# AKC Suspension list



## Elegant (Jul 17, 2004)

A very nice and thoughtful breeder gave me this link. I told her I was suspicious about someone here in CA and she emailed me this information. You can look up, by last name, anyone who has been suspended from the AKC and for how long. I don't know exactly HOW helpful this is, but I thought it was interesting.









I don't know if anyone has posted this before, but I just thought this might be helpful to anyone who might be looking for a Maltese, have suspicions, want to check to see if their breeder is on there, or for whatever reason...









Here is the link: AKC Suspension List 

~Elegant


----------



## Toby's Mom (May 7, 2004)




----------



## Elegant (Jul 17, 2004)

Glad to help...


----------



## doctorcathy (May 17, 2004)

thats cool. i looked up "bianco" but i didnt find anything. lol. :lol:


----------



## Brinkley & Neyland's Mom (Jun 14, 2004)
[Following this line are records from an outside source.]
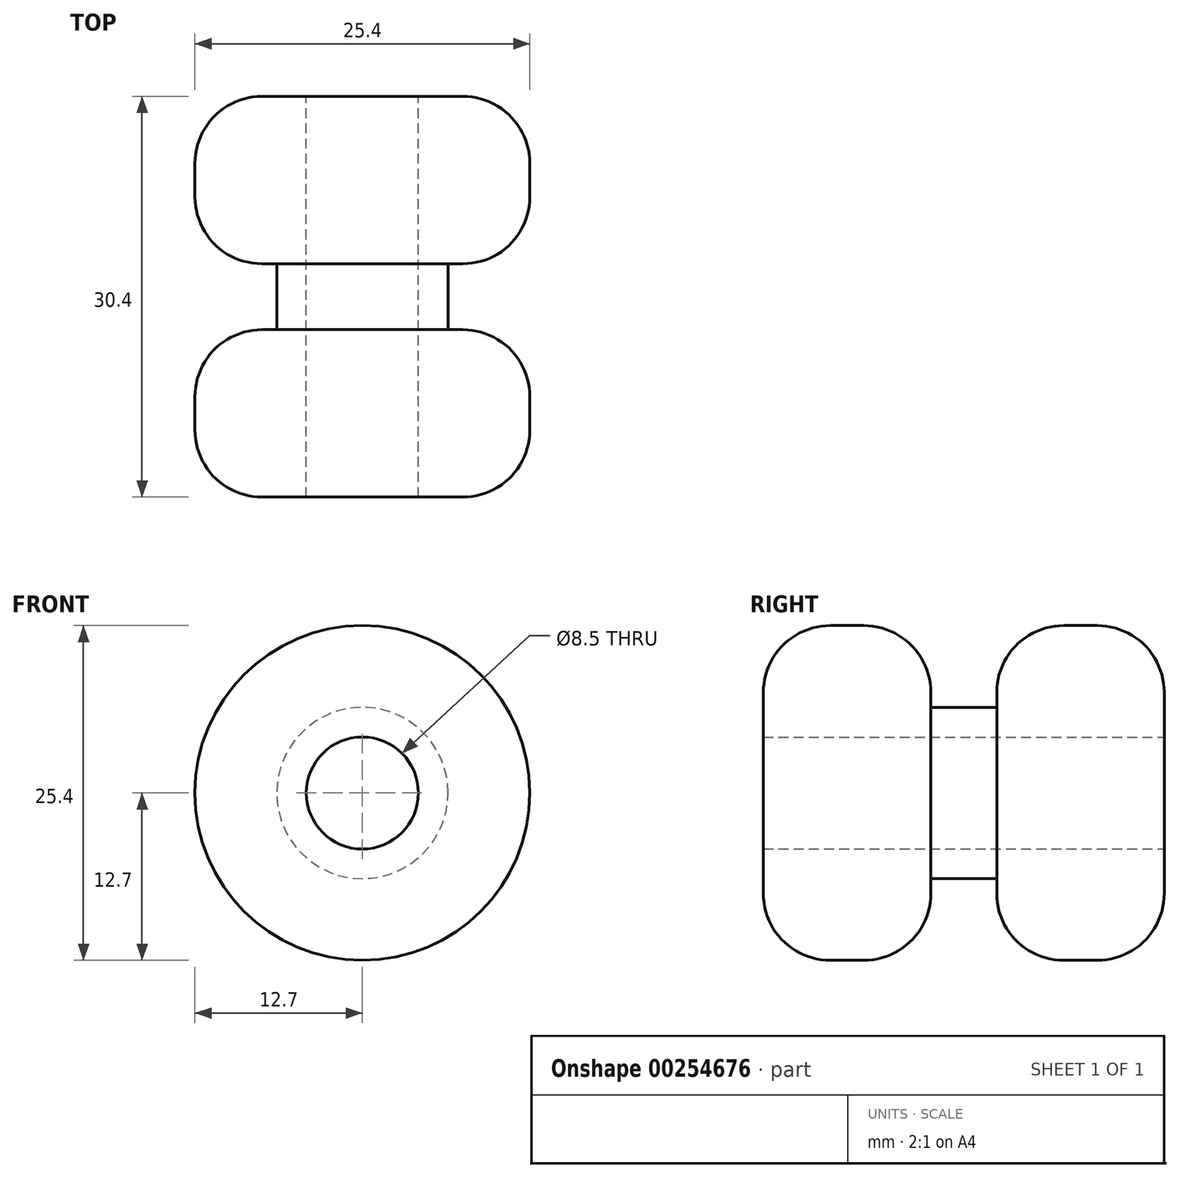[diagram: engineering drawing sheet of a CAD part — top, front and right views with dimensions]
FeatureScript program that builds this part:
annotation { "Feature Type Name" : "Feature", "Feature Type Description" : "" }
export const myFeature = defineFeature(function(context is Context, id is Id, definition is map)
    precondition{}
    {
        {
            var Q0;
            Q0=qCreatedBy(makeId("Front.planeOp"),FACE);
            var sketch = newSketch(context, id + "F0", { "sketchPlane" : qUnion([Q0])});
            skCircle(sketch, "E0", {"center": v(0, 0) * mm, "radius": 12.7 * mm});
            skSolve(sketch);
        }
        {
            var Q0;
            Q0 = qSketchRegion(id + "F0", true);
            extrude(context, id + "F1", {"entities" : qUnion([Q0]), "depth" : 12.7 * mm});
        }
        {
            var Q0;
            Q0=makeQuery(id+"F1.opExtrude","CAP_EDGE",EDGE,{"disambiguationData":[OSD([sQuery(id+"F0.wireOp",EDGE,"E0")])],"isStart":true});
            var Q1;
            Q1=makeQuery(id+"F1.opExtrude","CAP_EDGE",EDGE,{"disambiguationData":[OSD([sQuery(id+"F0.wireOp",EDGE,"E0")])],"isStart":false});
            fillet(context, id + "F2", {"entities" : qUnion([Q0, Q1]), "radius" : 5.08 * mm, "tangentPropagation" : true, "allowEdgeOverflow" : false});
        }
        {
            var Q0;
            Q0=qCreatedBy(makeId("Front.planeOp"),FACE);
            var sketch = newSketch(context, id + "F3", { "sketchPlane" : qUnion([Q0])});
            skCircle(sketch, "E1", {"center": v(0, 0) * mm, "radius": 6.5 * mm});
            skSolve(sketch);
        }
        {
            var Q0;
            Q0 = qSketchRegion(id + "F3", true);
            extrude(context, id + "F4", {"entities" : qUnion([Q0]), "operationType" : NewBodyOperationType.ADD, "oppositeDirection" : true, "depth" : 5 * mm});
        }
        {
            var Q0;
            Q0=makeQuery(id+"F4.opExtrude","CAP_FACE",FACE,{"disambiguationData":[OSD([sQuery(id+"F3.wireOp",EDGE,"E1")])],"isStart":false});
            var sketch = newSketch(context, id + "F5", { "sketchPlane" : qUnion([Q0])});
            skCircle(sketch, "E2", {"center": v(0, 0) * mm, "radius": 12.7 * mm});
            skSolve(sketch);
        }
        {
            var Q0;
            Q0 = qSketchRegion(id + "F5", true);
            extrude(context, id + "F6", {"entities" : qUnion([Q0]), "operationType" : NewBodyOperationType.ADD, "depth" : 12.7 * mm});
        }
        {
            var Q0;
            Q0=makeQuery(id+"F6.opExtrude","CAP_EDGE",EDGE,{"disambiguationData":[OSD([sQuery(id+"F5.wireOp",EDGE,"E2")])],"isStart":false});
            var Q1;
            Q1=makeQuery(id+"F6.opExtrude","CAP_EDGE",EDGE,{"disambiguationData":[OSD([sQuery(id+"F5.wireOp",EDGE,"E2")])],"isStart":true});
            fillet(context, id + "F7", {"entities" : qUnion([Q0, Q1]), "radius" : 5.08 * mm, "tangentPropagation" : true, "allowEdgeOverflow" : false});
        }
        {
            var Q0;
            Q0=makeQuery(id+"F6.opExtrude","CAP_FACE",FACE,{"disambiguationData":[OSD([sQuery(id+"F5.wireOp",EDGE,"E2")])],"isStart":false});
            var sketch = newSketch(context, id + "F8", { "sketchPlane" : qUnion([Q0])});
            skPoint(sketch, "E3", {"position": v(0, 0) * mm});
            skSolve(sketch);
        }
        {
            var Q0;
            Q0=sQuery(id+"F8.wireOp",VERTEX,"E3");
            var Q1;
            Q1=makeQuery(id+"F1.opExtrude","SWEPT_BODY",BODY,{"disambiguationData":[OSD([sQuery(id+"F0.wireOp",EDGE,"E0")])]});
            hole(context, id + "F9", {"style" : HoleStyle.SIMPLE, "endStyle" : HoleEndStyle.THROUGH, "holeDiameter" : 8.5 * mm, "tappedDepth" : 12.7 * mm, "tapClearance" : 3, "locations" : qUnion([Q0]), "scope" : qUnion([Q1])});
        }
    });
> _Originally posted by doctorcathy_@Jul 28 2004, 08:29 AM
> *thats cool. i looked up "bianco" but i didnt find anything. lol. :lol:*


 LOL, good try...What a hoot if he had been on there!!!!! :lol: :lol: :lol:


----------



## ilove_d&m (Apr 7, 2004)

Thanks for the link!


----------



## mee (Jul 17, 2004)

i looked for bianco too...


----------



## LoveMaltese6820 (Apr 12, 2004)

Thanks!


----------